About this item

This story is not about avoiding death, but living life. Immerse yourself in the amazing story of 62-year old Edie Sundby, who, after being told she had 3 months to live, walked 800 miles instead through the California wilderness. Averaging 14 miles a day and stopping at life-giving missions along the way to revive her body and her soul. She followed that with another 800 mile walk through Northern Mexico to the California border. With fading strength and only one lung, she carried her mortality in every step and in the process opened up a profound communion with God and his creation. In her first walk, she was duplicating the trail of Father Junipero Serra, a Franciscan missionary in the mid-1800's who established nine missions between San Diego and San Francisco.



About the Author

Edie Littlefield Sundby

Edie Littlefield Sundby was born August 15, 1951, next to the youngest of twelve children, in Caddo County Oklahoma on a cotton farm.

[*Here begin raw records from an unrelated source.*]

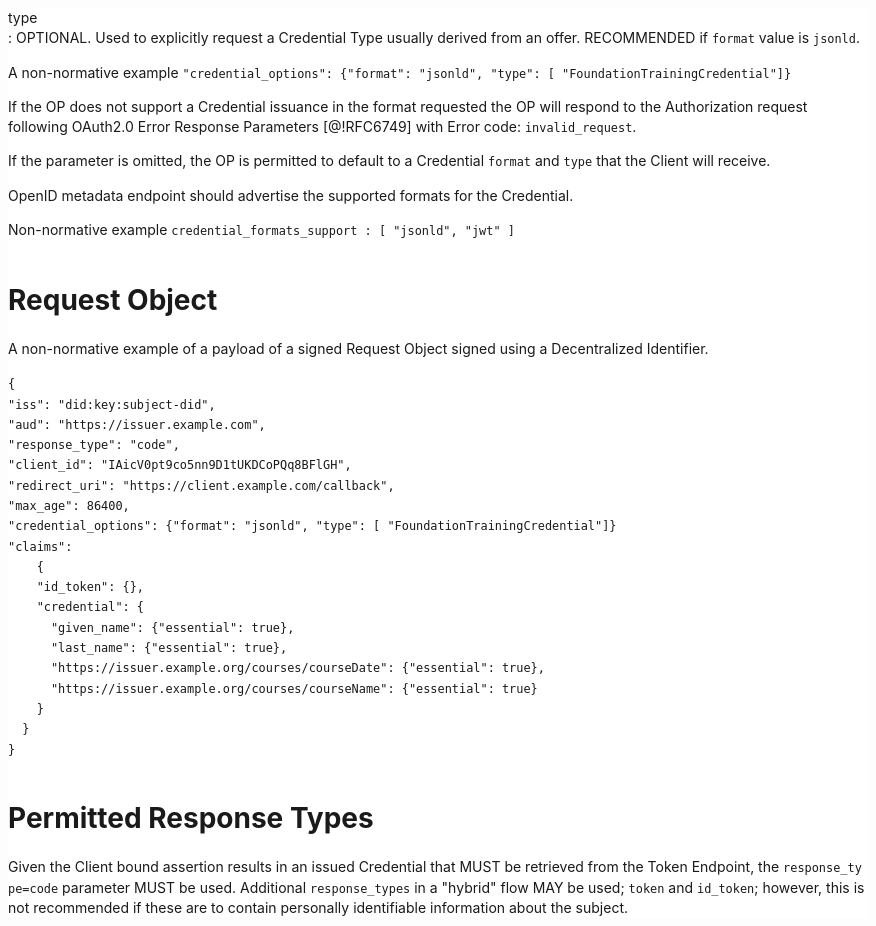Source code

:type  
: OPTIONAL. Used to explicitly request a Credential Type usually derived from an offer. RECOMMENDED if `format` value is `jsonld`.

A non-normative example
`"credential_options": {"format": "jsonld", "type": [ "FoundationTrainingCredential"]}`

If the OP does not support a Credential issuance in the format requested the OP will respond to the Authorization request following OAuth2.0 Error Response Parameters [@!RFC6749] with Error code: `invalid_request`.

If the parameter is omitted, the OP is permitted to default to a Credential `format` and `type` that the Client will receive.

OpenID metadata endpoint should advertise the supported formats for the Credential.  

Non-normative example
`credential_formats_support : [ "jsonld", "jwt" ]`


# Request Object

A non-normative example of a payload of a signed Request Object signed using a Decentralized Identifier.

```
{
"iss": "did:key:subject-did",
"aud": "https://issuer.example.com",
"response_type": "code",
"client_id": "IAicV0pt9co5nn9D1tUKDCoPQq8BFlGH",
"redirect_uri": "https://client.example.com/callback",
"max_age": 86400,
"credential_options": {"format": "jsonld", "type": [ "FoundationTrainingCredential"]}
"claims": 
	{ 
    "id_token": {}, 
    "credential": { 
      "given_name": {"essential": true},
      "last_name": {"essential": true},
      "https://issuer.example.org/courses/courseDate": {"essential": true},
      "https://issuer.example.org/courses/courseName": {"essential": true}
    }
  }
}
```  

# Permitted Response Types

Given the Client bound assertion results in an issued Credential that MUST be retrieved from the Token Endpoint, the `response_type=code` parameter MUST be used. Additional `response_types` in a "hybrid" flow MAY be used; `token` and `id_token`; however, this is not recommended if these are to contain personally identifiable information about the subject.
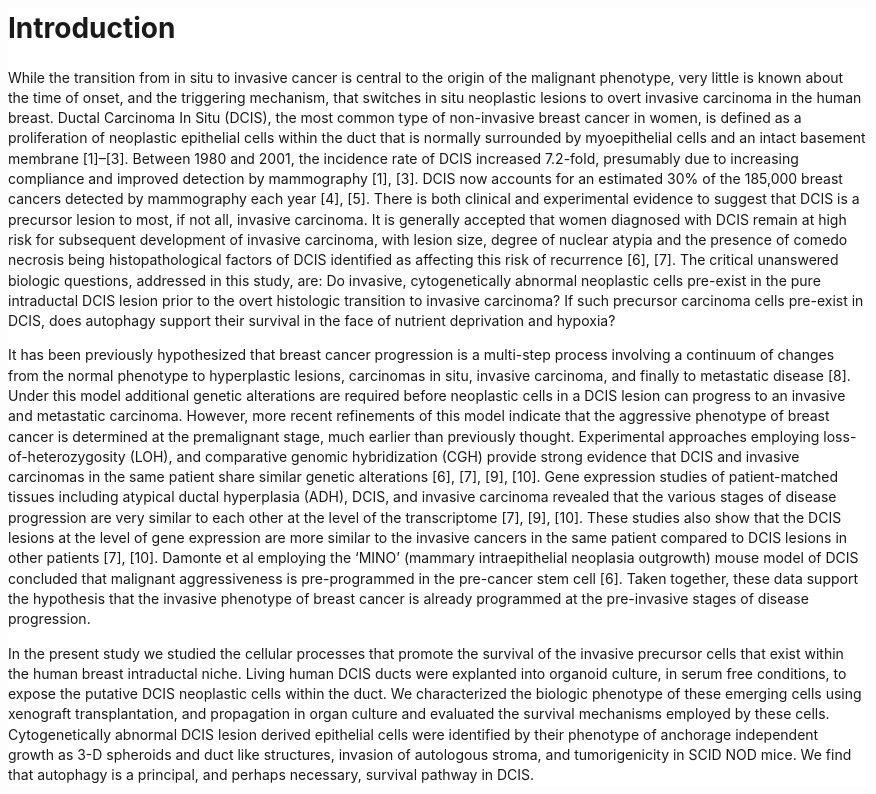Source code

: # Introduction

While the transition from in situ to invasive cancer is central to the origin of the malignant phenotype, very little is known about the time of onset, and the triggering mechanism, that switches in situ neoplastic lesions to overt invasive carcinoma in the human breast. Ductal Carcinoma In Situ (DCIS), the most common type of non-invasive breast cancer in women, is defined as a proliferation of neoplastic epithelial cells within the duct that is normally surrounded by myoepithelial cells and an intact basement membrane [1]–[3]. Between 1980 and 2001, the incidence rate of DCIS increased 7.2-fold, presumably due to increasing compliance and improved detection by mammography [1], [3]. DCIS now accounts for an estimated 30% of the 185,000 breast cancers detected by mammography each year [4], [5]. There is both clinical and experimental evidence to suggest that DCIS is a precursor lesion to most, if not all, invasive carcinoma. It is generally accepted that women diagnosed with DCIS remain at high risk for subsequent development of invasive carcinoma, with lesion size, degree of nuclear atypia and the presence of comedo necrosis being histopathological factors of DCIS identified as affecting this risk of recurrence [6], [7]. The critical unanswered biologic questions, addressed in this study, are: Do invasive, cytogenetically abnormal neoplastic cells pre-exist in the pure intraductal DCIS lesion prior to the overt histologic transition to invasive carcinoma? If such precursor carcinoma cells pre-exist in DCIS, does autophagy support their survival in the face of nutrient deprivation and hypoxia?

It has been previously hypothesized that breast cancer progression is a multi-step process involving a continuum of changes from the normal phenotype to hyperplastic lesions, carcinomas in situ, invasive carcinoma, and finally to metastatic disease [8]. Under this model additional genetic alterations are required before neoplastic cells in a DCIS lesion can progress to an invasive and metastatic carcinoma. However, more recent refinements of this model indicate that the aggressive phenotype of breast cancer is determined at the premalignant stage, much earlier than previously thought. Experimental approaches employing loss-of-heterozygosity (LOH), and comparative genomic hybridization (CGH) provide strong evidence that DCIS and invasive carcinomas in the same patient share similar genetic alterations [6], [7], [9], [10]. Gene expression studies of patient-matched tissues including atypical ductal hyperplasia (ADH), DCIS, and invasive carcinoma revealed that the various stages of disease progression are very similar to each other at the level of the transcriptome [7], [9], [10]. These studies also show that the DCIS lesions at the level of gene expression are more similar to the invasive cancers in the same patient compared to DCIS lesions in other patients [7], [10]. Damonte et al employing the ‘MINO’ (mammary intraepithelial neoplasia outgrowth) mouse model of DCIS concluded that malignant aggressiveness is pre-programmed in the pre-cancer stem cell [6]. Taken together, these data support the hypothesis that the invasive phenotype of breast cancer is already programmed at the pre-invasive stages of disease progression.

In the present study we studied the cellular processes that promote the survival of the invasive precursor cells that exist within the human breast intraductal niche. Living human DCIS ducts were explanted into organoid culture, in serum free conditions, to expose the putative DCIS neoplastic cells within the duct. We characterized the biologic phenotype of these emerging cells using xenograft transplantation, and propagation in organ culture and evaluated the survival mechanisms employed by these cells. Cytogenetically abnormal DCIS lesion derived epithelial cells were identified by their phenotype of anchorage independent growth as 3-D spheroids and duct like structures, invasion of autologous stroma, and tumorigenicity in SCID NOD mice. We find that autophagy is a principal, and perhaps necessary, survival pathway in DCIS.
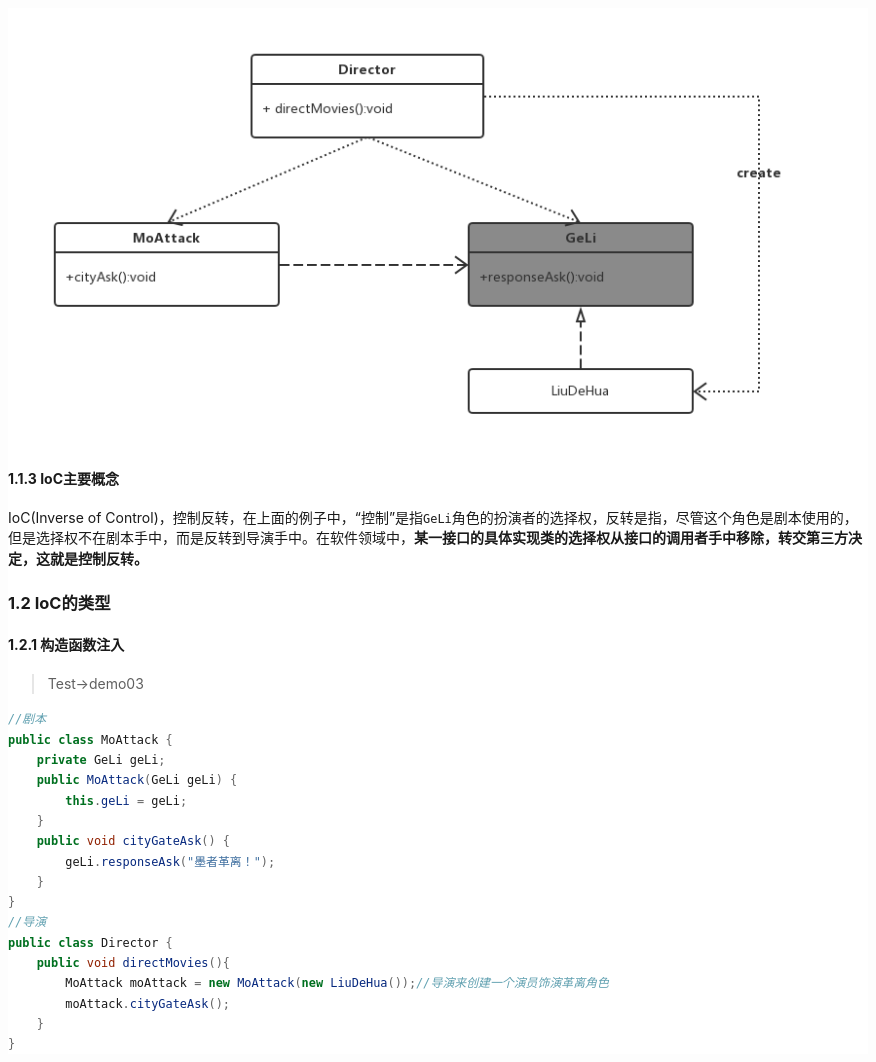 ![](img/3_2.png)

#### 1.1.3 IoC主要概念

IoC(Inverse of Control)，控制反转，在上面的例子中，“控制”是指`GeLi`角色的扮演者的选择权，反转是指，尽管这个角色是剧本使用的，但是选择权不在剧本手中，而是反转到导演手中。在软件领域中，**某一接口的具体实现类的选择权从接口的调用者手中移除，转交第三方决定，这就是控制反转。**

### 1.2 IoC的类型

#### 1.2.1 构造函数注入

> Test->demo03

```java
//剧本
public class MoAttack {
    private GeLi geLi;
    public MoAttack(GeLi geLi) {
        this.geLi = geLi;
    }
    public void cityGateAsk() {
        geLi.responseAsk("墨者革离！");
    }
}
//导演
public class Director {
    public void directMovies(){
        MoAttack moAttack = new MoAttack(new LiuDeHua());//导演来创建一个演员饰演革离角色
        moAttack.cityGateAsk();
    }
}
```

Growing up in rural Oklahoma, she dreamed of being a cowboy, and picked cotton, sold Grit Newspapers ("America's Greatest Family Newspaper") , worked as a carhop, and at the weekly newspaper. In 1973 she graduated Phi Beta Kappa from the University of Oklahoma with a B.A. in Philosophy and History. To pay for college she worked as a janitor, a philosophy journal proofreader, a librarian, and as a door-to-door Bible salesman in Tennessee. After a stint in corporate America, working as a sales executive for IBM, and an area vice president of Pacific Telesis, she became a technology entrepreneur. In 2007 she was diagnosed with stage four gallbladder cancer and given three months to live. After 79 rounds of chemo, 4 major surgeries, and losing her right lung she walked the 1,600-mile El Camino Real Mission Trail that spans from Loreto, Mexico, to Sonoma, California. It was a walk of thanksgiving and gratitude for being alive. She and her husband live in San Diego, and are the parents of two children. She is still alive, and still walking. Her essays have appeared in the New York Times and the Wall Street Journal.